GOAL 1:
Format the rows below as a Markdown table with the columns Row and Line, giving a row number and the line, and leave out any blank lines. Begin with the line containing "longitude: 10.5647", continue through the line containing "city: Milford", and include both of those lines.

Nomura: Cuts FY23 Forecast To 7.3% From 7.4% Earlier
In the near quarters, there is growth support from continued recovery of contact-intensive services, lagged effects of easy financial conditions and the government's capex focus, said Nomura.
However, the current recovery is unsustainable, owing to higher inflation, tighter monetary policy and global growth slowdown, economists Sonal Varma and Aurodeep Nandi wrote in a report.
"In cognizance of the positive surprise in the Q1 GDP growth, we raise 2022 GDP growth forecast to 7.2% YoY (from 6.8%), but trim our FY23 projection to 7.3% (from 7.4%) and expect FY24 at 5.8%."
Deutsche Bank: Cuts FY23 GDP Growth Forecast To 7.1%
Elevated oil prices and a higher inflationary impulse are likely to result in slower sequential improvement in domestic demand in the coming quarters, wrote the bank's Chief India Economist Kaushik Das.
"Our downward revision to FY23 real GDP growth is mainly on account of a cut in private consumption growth, which will likely spillover to FY24 as well, leading us to forecast a below-consensus 6.0% YoY real GDP growth for FY24, with risks biased to the downside."
HSBC Sees Below Consensus Growth Of 6.8%
For four reasons, growth could begin to slow in the second half of FY23, said HSBC's Chief India Economist Pranjul Bhandari.
Pent-up services demand may begin to run its course.
As electricity tariffs are raised over the next 12 months, higher urban cost of production and living could hurt growth.
If informal sector demand continues to weaken, its impact could be felt by formal sector producers down the line; after all, they produce for the entire economy.
Since much of the growth recovery has been on the back of higher exports, a weak global growth outlook could hurt.
Barclays: Cuts FY23 Forecast To 7% From 7.8% Earlier
Barclays' Chief India Economist Rahul Bajoria said GDP slowed from 3.3% quarter-on-quarter seasonally adjusted growth in the October-December quarter to 0.5% in January-March as supply shortages and Omicron-related temporary activity restrictions weighed on the recovery.
But risks to the growth outlook continue to intensify "as elevated input costs, global supply shortages, shrinking corporate profitability, and diminishing global growth prospects weigh on growth outlook”, Bajoria said.

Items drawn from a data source
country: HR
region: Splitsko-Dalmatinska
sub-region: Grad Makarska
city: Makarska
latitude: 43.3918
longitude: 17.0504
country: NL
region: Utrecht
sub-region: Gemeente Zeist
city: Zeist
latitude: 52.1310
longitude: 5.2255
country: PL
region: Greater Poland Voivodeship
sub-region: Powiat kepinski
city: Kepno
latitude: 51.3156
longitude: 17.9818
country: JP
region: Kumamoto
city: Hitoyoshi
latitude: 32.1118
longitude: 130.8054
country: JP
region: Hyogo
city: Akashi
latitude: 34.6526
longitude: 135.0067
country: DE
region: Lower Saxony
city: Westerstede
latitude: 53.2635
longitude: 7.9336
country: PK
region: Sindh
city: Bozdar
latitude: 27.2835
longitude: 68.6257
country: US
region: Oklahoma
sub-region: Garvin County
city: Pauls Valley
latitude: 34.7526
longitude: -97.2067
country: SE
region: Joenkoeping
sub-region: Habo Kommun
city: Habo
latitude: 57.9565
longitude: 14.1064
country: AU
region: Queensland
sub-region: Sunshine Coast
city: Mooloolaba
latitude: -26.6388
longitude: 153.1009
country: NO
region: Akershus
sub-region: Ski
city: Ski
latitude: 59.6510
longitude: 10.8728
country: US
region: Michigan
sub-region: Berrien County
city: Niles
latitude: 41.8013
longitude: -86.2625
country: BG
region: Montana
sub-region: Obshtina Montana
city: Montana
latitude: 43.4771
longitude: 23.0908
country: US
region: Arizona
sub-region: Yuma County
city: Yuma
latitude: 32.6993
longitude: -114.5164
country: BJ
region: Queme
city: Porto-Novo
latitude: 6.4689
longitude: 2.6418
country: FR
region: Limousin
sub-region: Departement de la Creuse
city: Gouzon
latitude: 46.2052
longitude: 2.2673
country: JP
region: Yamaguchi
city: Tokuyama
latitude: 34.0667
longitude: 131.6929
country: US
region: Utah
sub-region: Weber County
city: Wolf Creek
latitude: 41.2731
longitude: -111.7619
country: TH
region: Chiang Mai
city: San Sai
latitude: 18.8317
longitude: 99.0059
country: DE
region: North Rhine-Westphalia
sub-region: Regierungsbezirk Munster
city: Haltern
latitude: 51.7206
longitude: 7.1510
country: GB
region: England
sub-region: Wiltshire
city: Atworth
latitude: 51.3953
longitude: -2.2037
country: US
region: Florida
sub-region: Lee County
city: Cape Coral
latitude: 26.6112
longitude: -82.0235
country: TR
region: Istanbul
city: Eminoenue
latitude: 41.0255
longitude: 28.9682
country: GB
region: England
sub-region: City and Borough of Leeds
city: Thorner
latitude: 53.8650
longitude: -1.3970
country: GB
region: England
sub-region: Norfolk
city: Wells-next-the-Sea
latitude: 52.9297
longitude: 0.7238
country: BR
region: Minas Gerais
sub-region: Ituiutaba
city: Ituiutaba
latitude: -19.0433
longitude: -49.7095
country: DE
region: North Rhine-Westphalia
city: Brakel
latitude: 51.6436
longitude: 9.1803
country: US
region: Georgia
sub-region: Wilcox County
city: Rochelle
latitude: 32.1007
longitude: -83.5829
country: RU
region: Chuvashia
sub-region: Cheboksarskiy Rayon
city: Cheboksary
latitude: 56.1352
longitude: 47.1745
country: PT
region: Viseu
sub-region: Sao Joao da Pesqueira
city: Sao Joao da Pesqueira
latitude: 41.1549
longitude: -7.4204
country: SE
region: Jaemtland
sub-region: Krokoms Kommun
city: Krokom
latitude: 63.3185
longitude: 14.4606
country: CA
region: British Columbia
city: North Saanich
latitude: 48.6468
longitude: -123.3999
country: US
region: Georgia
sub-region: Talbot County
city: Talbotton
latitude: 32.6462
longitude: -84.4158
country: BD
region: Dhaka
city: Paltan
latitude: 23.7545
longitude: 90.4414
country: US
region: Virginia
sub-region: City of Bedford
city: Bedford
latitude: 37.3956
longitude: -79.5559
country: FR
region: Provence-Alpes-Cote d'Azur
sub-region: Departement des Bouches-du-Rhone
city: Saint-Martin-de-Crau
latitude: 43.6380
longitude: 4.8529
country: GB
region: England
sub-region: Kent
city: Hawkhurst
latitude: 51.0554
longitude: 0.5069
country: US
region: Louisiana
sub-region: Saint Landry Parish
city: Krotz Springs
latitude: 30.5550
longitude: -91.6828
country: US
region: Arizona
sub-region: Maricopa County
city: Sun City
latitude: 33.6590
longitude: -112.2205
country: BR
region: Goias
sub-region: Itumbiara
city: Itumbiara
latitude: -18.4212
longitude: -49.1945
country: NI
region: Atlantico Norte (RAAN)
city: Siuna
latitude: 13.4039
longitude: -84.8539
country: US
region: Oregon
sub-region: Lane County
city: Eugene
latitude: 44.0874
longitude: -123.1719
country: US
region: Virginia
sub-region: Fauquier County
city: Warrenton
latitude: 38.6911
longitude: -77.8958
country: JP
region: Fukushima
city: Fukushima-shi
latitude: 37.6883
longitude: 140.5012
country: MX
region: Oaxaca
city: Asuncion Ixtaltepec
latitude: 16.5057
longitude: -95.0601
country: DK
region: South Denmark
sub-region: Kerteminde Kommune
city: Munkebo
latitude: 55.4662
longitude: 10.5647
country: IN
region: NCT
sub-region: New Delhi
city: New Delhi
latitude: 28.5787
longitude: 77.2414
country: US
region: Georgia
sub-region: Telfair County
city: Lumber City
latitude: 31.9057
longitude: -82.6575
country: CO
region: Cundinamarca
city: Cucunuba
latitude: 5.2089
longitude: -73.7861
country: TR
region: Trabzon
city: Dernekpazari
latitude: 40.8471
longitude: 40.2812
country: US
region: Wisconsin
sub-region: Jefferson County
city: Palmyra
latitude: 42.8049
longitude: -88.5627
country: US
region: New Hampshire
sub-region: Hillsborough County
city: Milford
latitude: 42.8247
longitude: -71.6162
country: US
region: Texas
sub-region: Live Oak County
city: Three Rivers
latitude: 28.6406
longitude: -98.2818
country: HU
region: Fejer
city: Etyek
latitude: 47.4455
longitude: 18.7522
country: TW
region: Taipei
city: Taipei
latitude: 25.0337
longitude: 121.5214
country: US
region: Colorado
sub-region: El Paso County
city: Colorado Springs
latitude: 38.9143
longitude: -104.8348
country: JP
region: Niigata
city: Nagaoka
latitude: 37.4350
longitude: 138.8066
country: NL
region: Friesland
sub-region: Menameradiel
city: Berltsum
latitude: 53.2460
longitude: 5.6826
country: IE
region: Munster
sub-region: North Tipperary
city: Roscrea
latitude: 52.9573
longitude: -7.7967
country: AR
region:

GOAL 2:
Translate this sentence from the GDP forecast excerpt into Spanish: "Pent-up services demand may begin to run its course."

OUTPUT 1:
| Row | Line |
|---|---|
| 1 | longitude: 10.5647 |
| 2 | country: IN |
| 3 | region: NCT |
| 4 | sub-region: New Delhi |
| 5 | city: New Delhi |
| 6 | latitude: 28.5787 |
| 7 | longitude: 77.2414 |
| 8 | country: US |
| 9 | region: Georgia |
| 10 | sub-region: Telfair County |
| 11 | city: Lumber City |
| 12 | latitude: 31.9057 |
| 13 | longitude: -82.6575 |
| 14 | country: CO |
| 15 | region: Cundinamarca |
| 16 | city: Cucunuba |
| 17 | latitude: 5.2089 |
| 18 | longitude: -73.7861 |
| 19 | country: TR |
| 20 | region: Trabzon |
| 21 | city: Dernekpazari |
| 22 | latitude: 40.8471 |
| 23 | longitude: 40.2812 |
| 24 | country: US |
| 25 | region: Wisconsin |
| 26 | sub-region: Jefferson County |
| 27 | city: Palmyra |
| 28 | latitude: 42.8049 |
| 29 | longitude: -88.5627 |
| 30 | country: US |
| 31 | region: New Hampshire |
| 32 | sub-region: Hillsborough County |
| 33 | city: Milford |

OUTPUT 2:
La demanda reprimida de servicios podría empezar a agotarse.